Text for analysis -
────────────────────────────────────────

Let $A \subset \mathbb{R}^d$ ($d \geq 2$) be an uncountable, closed set, such that every point of $A$ is an accumulation point of $A$ ($A$ is perfect).
I want to know whether there is some $x_0 \in A$ and some direction $v$ such that $A$ accumulates at $x_0$ "from both sides" of the hyperplane perpendicular to $v$.
Precisely, for $v \in \mathbb{R}^d$, let us write $$ H_v := \{ x \in \mathbb{R}^d \colon \langle x, v\rangle > 0\}, $$ noting the strict inequality.
I would like to know whether there necessarily exists some $x_0 \in A$ and some $v \neq 0$ such that $$ x_0 \in \overline{A \cap (x_0 + H_v)} \cap \overline{A \cap (x_0 + H_{-v})}, $$ where the overline denotes the closure and $c + B = \{ c + b \colon b \in B\}$; that is, $x_0 + H_v$ is the half-plane $H_v$ "attached" to the base point $x_0$.
If we would just require that there is at least one point of accumulation (no perfectness, no uncountability), then the claim is false. The idea here is that if we consider the set $A := \{0\}\cup \{ (n^{-1} , n^{-1/2}) \colon n \in \mathbb{N} \}$, then $0$ is a point of accumulation, but for any $v \neq 0$, one can show that $0$ is either not a point of accumulation of $A \cap H_v$, or not a point of accumulation of $A \cap H_{-v}$.

────────────────────────────────────────

Extracted information -
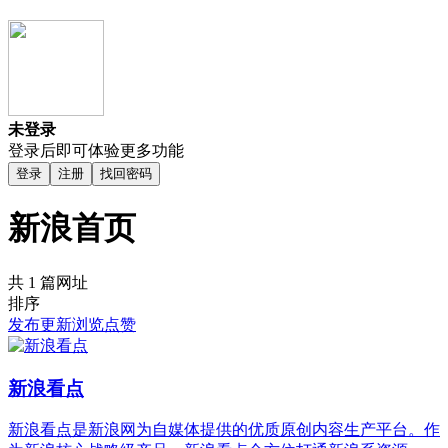
未登录
登录后即可体验更多功能
登录
注册
找回密码
新浪首页
共 1 篇网址
排序
发布
更新
浏览
点赞
新浪看点
新浪看点是新浪网为自媒体提供的优质原创内容生产平台。作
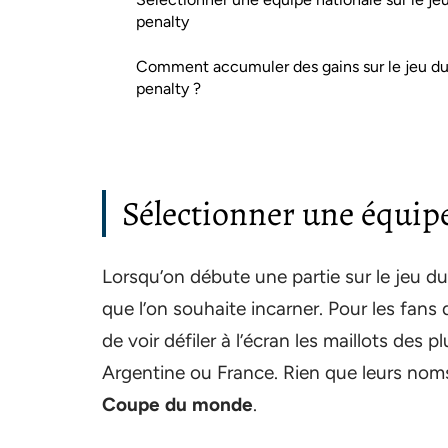
penalty
Comment accumuler des gains sur le jeu d
penalty ?
Sélectionner une équipe
Lorsqu’on débute une partie sur le jeu d
que l’on souhaite incarner. Pour les fans
de voir défiler à l’écran les maillots des 
Argentine ou France. Rien que leurs nom
Coupe du monde
.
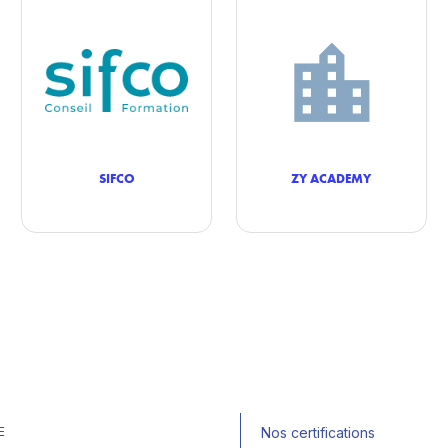
SIFCO
ZY ACADEMY
E
Nos certifications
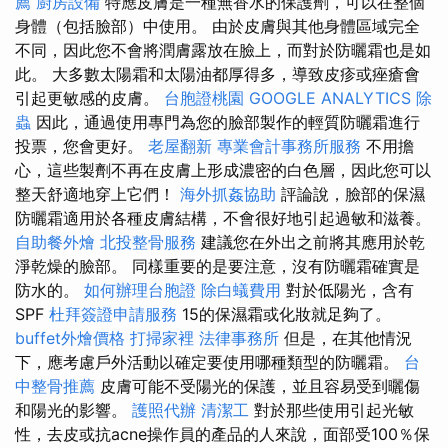
薦
廚房設備
特應皮膚是一種無香水的保護劑，可以在整個
身體（包括臉部）中使用。 由於皮膚與其他身體區域完全
不同，因此您不會將潤膚露放在臉上，而對於防曬霜也是如
此。 大多數太陽霜和太陽油都厚得多，導致皮疹或痤瘡會
引起更敏感的皮膚。
台胞證桃園
GOOGLE ANALYTICS
除
蟲
因此，通過使用專門為您的臉部製作的輕質防曬霜進行
投票，您會更好。
老屋翻新
專業會計事務所服務
不用擔
心，這些製劑不再在皮膚上形成濃密的白色層，因此您可以
整天舒適地穿上它們！
海外抓姦協助
評論說，臉部的保濕
防曬霜適用於各種皮膚結構，不會很好地引起過敏和滋養。
自助餐外燴
北投整骨服務
建議您在外出之前將其應用於乾
淨乾燥的臉部。 同樣重要的是要注意，沒有防曬霜確實是
防水的。
如何辦理台胞證
除白蟻費用
對於低陽光，含有
SPF
杜拜簽證申請服務
15的保濕霜或化妝就足夠了。
buffet外燴價格
打掃家裡
法律事務所
但是，在其他情況
下，應考慮戶外活動以確定要使用哪種類型的防曬霜。
台
中整骨推薦
皮膚可能不受陽光的保護，並且容易受到曬傷
和陽光的影響。
護照代辦
清潔工
對於那些使用引起光敏
性，去皮或抗acne操作員的產品的人來說，面部受100％保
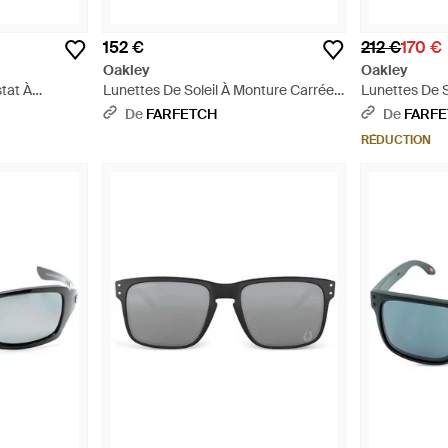
152 €
212 €
170 €
Oakley
Oakley
stat À
Lunettes De Soleil À Monture Carrée -
Lunettes De S
Blanc
Monture Carr
De
FARFETCH
De
FARF
RÉDUCTION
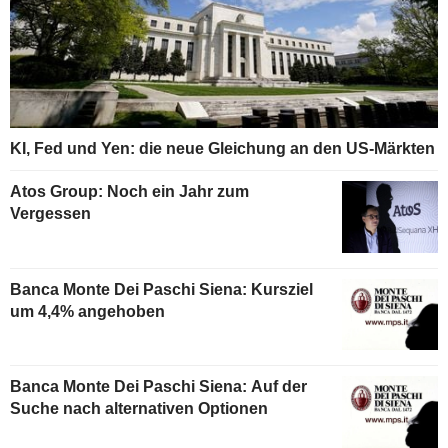
KI, Fed und Yen: die neue Gleichung an den US-Märkten
Atos Group: Noch ein Jahr zum
Vergessen
Banca Monte Dei Paschi Siena: Kursziel
um 4,4% angehoben
Banca Monte Dei Paschi Siena: Auf der
Suche nach alternativen Optionen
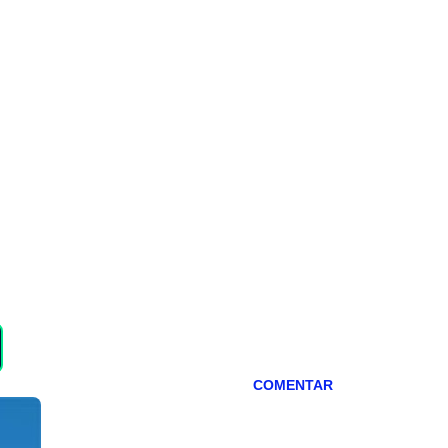
COMENTAR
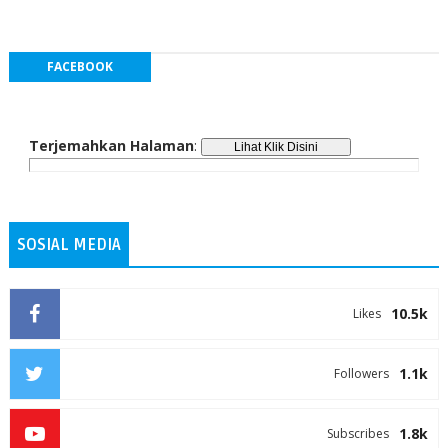
FACEBOOK
Terjemahkan Halaman
:
SOSIAL MEDIA
10.5k
Likes
1.1k
Followers
1.8k
Subscribes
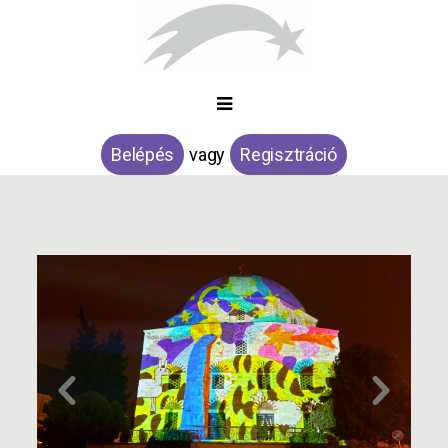
Belépés
vagy
Regisztráció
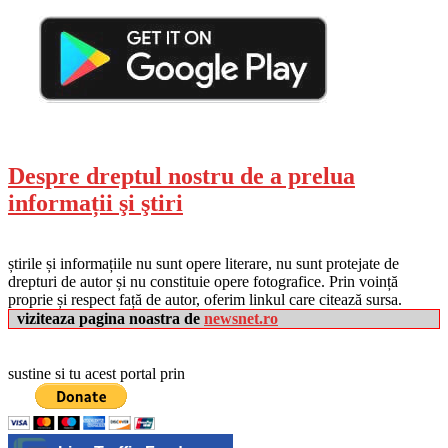
Despre dreptul nostru de a prelua
informații şi ştiri
știrile și informațiile nu sunt opere literare, nu sunt protejate de
drepturi de autor și nu constituie opere fotografice. Prin voință
proprie și respect față de autor, oferim linkul care citează sursa.
viziteaza pagina noastra de
newsnet.ro
sustine si tu acest portal prin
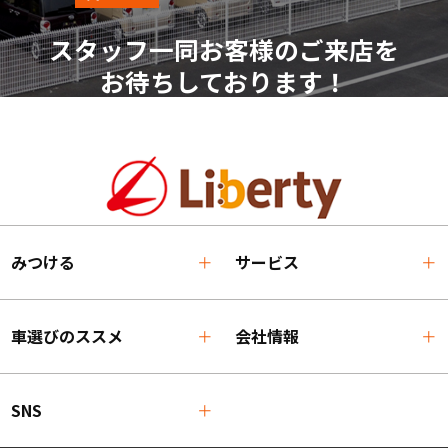
スタッフ一同お客様のご来店を
お待ちしております！
みつける
サービス
車選びのススメ
会社情報
SNS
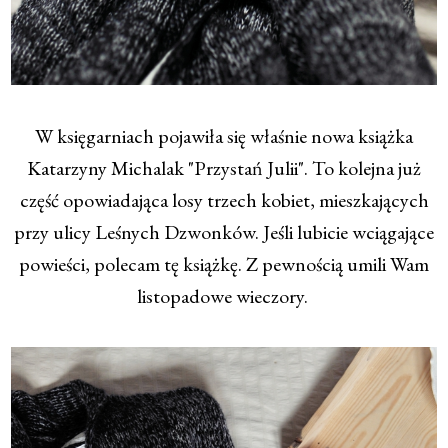
W księgarniach pojawiła się właśnie nowa książka
Katarzyny Michalak "Przystań Julii". To kolejna już
część opowiadająca losy trzech kobiet, mieszkających
przy ulicy Leśnych Dzwonków. Jeśli lubicie wciągające
powieści, polecam tę książkę. Z pewnością umili Wam
listopadowe wieczory.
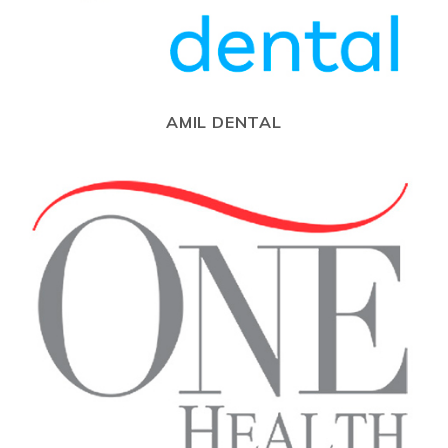
AMIL DENTAL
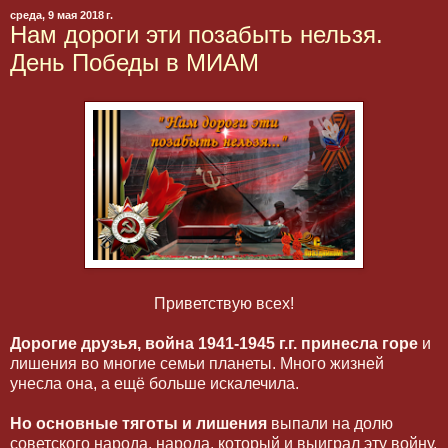
среда, 9 мая 2018 г.
Нам дороги эти позабыть нельзя.
День Победы в МИАМ
Приветствую всех!
Дорогие друзья, война 1941-1945 г.г. принесла горе
и
лишения во многие семьи планеты. Много жизней
унесла она, а ещё больше искалечила.
Но основные тяготы и лишения
выпали на долю
советского народа, народа, который и выиграл эту войну.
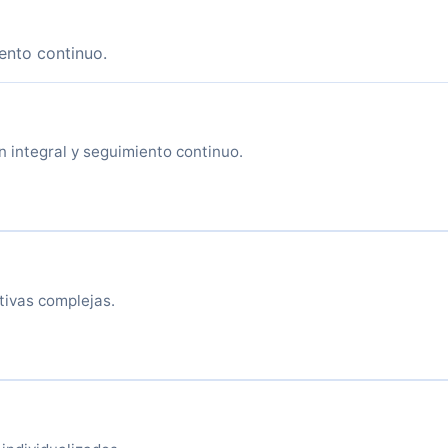
ento continuo.
 integral y seguimiento continuo.
tivas complejas.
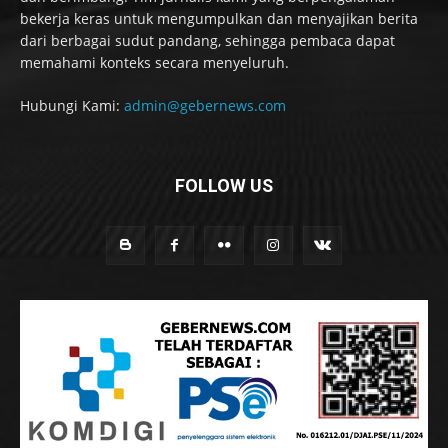
bekerja keras untuk mengumpulkan dan menyajikan berita
dari berbagai sudut pandang, sehingga pembaca dapat
memahami konteks secara menyeluruh.
Hubungi Kami:
admin@gebernews.com
FOLLOW US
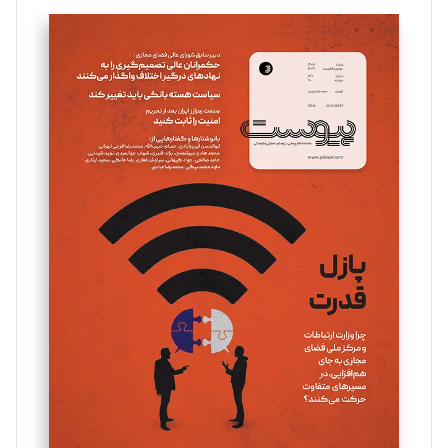
تحریریه
سروش کرمیان
تحریریه
مینا پاکدل
تحریریه
یسنا امان‌پور
تحریریه
ملینا جعفری
تحریریه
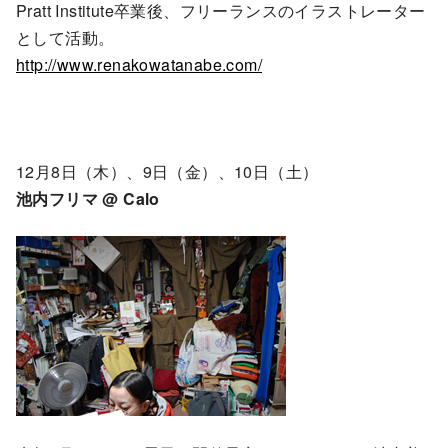
Pratt Institute卒業後、フリーランスのイラストレーター
として活動。
http://www.renakowatanabe.com/
12月8日（木）、9日（金）、10日（土）
池内フリマ @ Calo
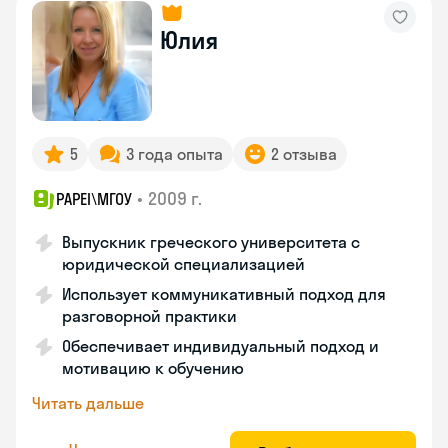
Юлия
5
3 года опыта
2 отзыва
•
2009 г.
PAPEI\MГОУ
Выпускник греческого университета с
юридической специализацией
Использует коммуникативный подход для
разговорной практики
Обеспечивает индивидуальный подход и
мотивацию к обучению
Читать дальше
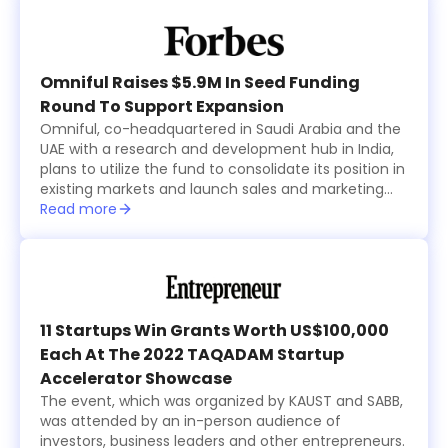
offices, including Al Rasheed, Siraj Holding, Al Bawardi
and Al Nafea.
Omniful Raises $5.9M In Seed Funding
Round To Support Expansion
Omniful, co-headquartered in Saudi Arabia and the
UAE with a research and development hub in India,
plans to utilize the fund to consolidate its position in
existing markets and launch sales and marketing
activities in new countries within the region while
Read more
focusing on advancing its technological
development.
11 Startups Win Grants Worth US$100,000
Each At The 2022 TAQADAM Startup
Accelerator Showcase
The event, which was organized by KAUST and SABB,
was attended by an in-person audience of
investors, business leaders and other entrepreneurs.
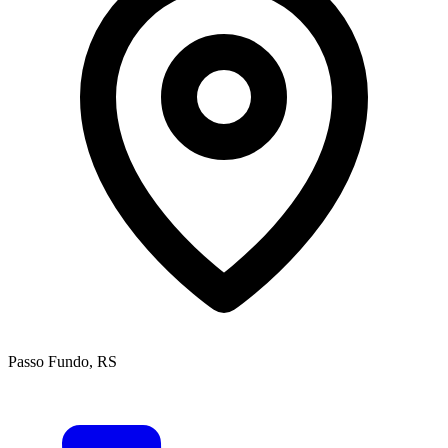
Passo Fundo, RS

────────────────────────────────────────

Tasks for this exercise -
(a) Using the post on perfect sets, answer these:
(i) What lower bound is placed on the dimension $d$?
(ii) What does the overline denote?
(iii) In the counterexample, which point is named as a point of accumulation of $A$?
(b) In the rows, rewrite the lines from the one with "среда, 9 мая 2018 г." up to and including the one with "советского народа, народа, который", putting "коллеги" in place of "друзья" and leaving everything else unchanged.

Your responses -
(a)
(i) $d \geq 2$
(ii) The closure.
(iii) $0$

(b)
среда, 9 мая 2018 г.
Нам дороги эти позабыть нельзя.
День Победы в МИАМ
Приветствую всех!
Дорогие коллеги, война 1941-1945 г.г. принесла горе
и
лишения во многие семьи планеты. Много жизней
унесла она, а ещё больше искалечила.
Но основные тяготы и лишения
выпали на долю
советского народа, народа, который и выиграл эту войну.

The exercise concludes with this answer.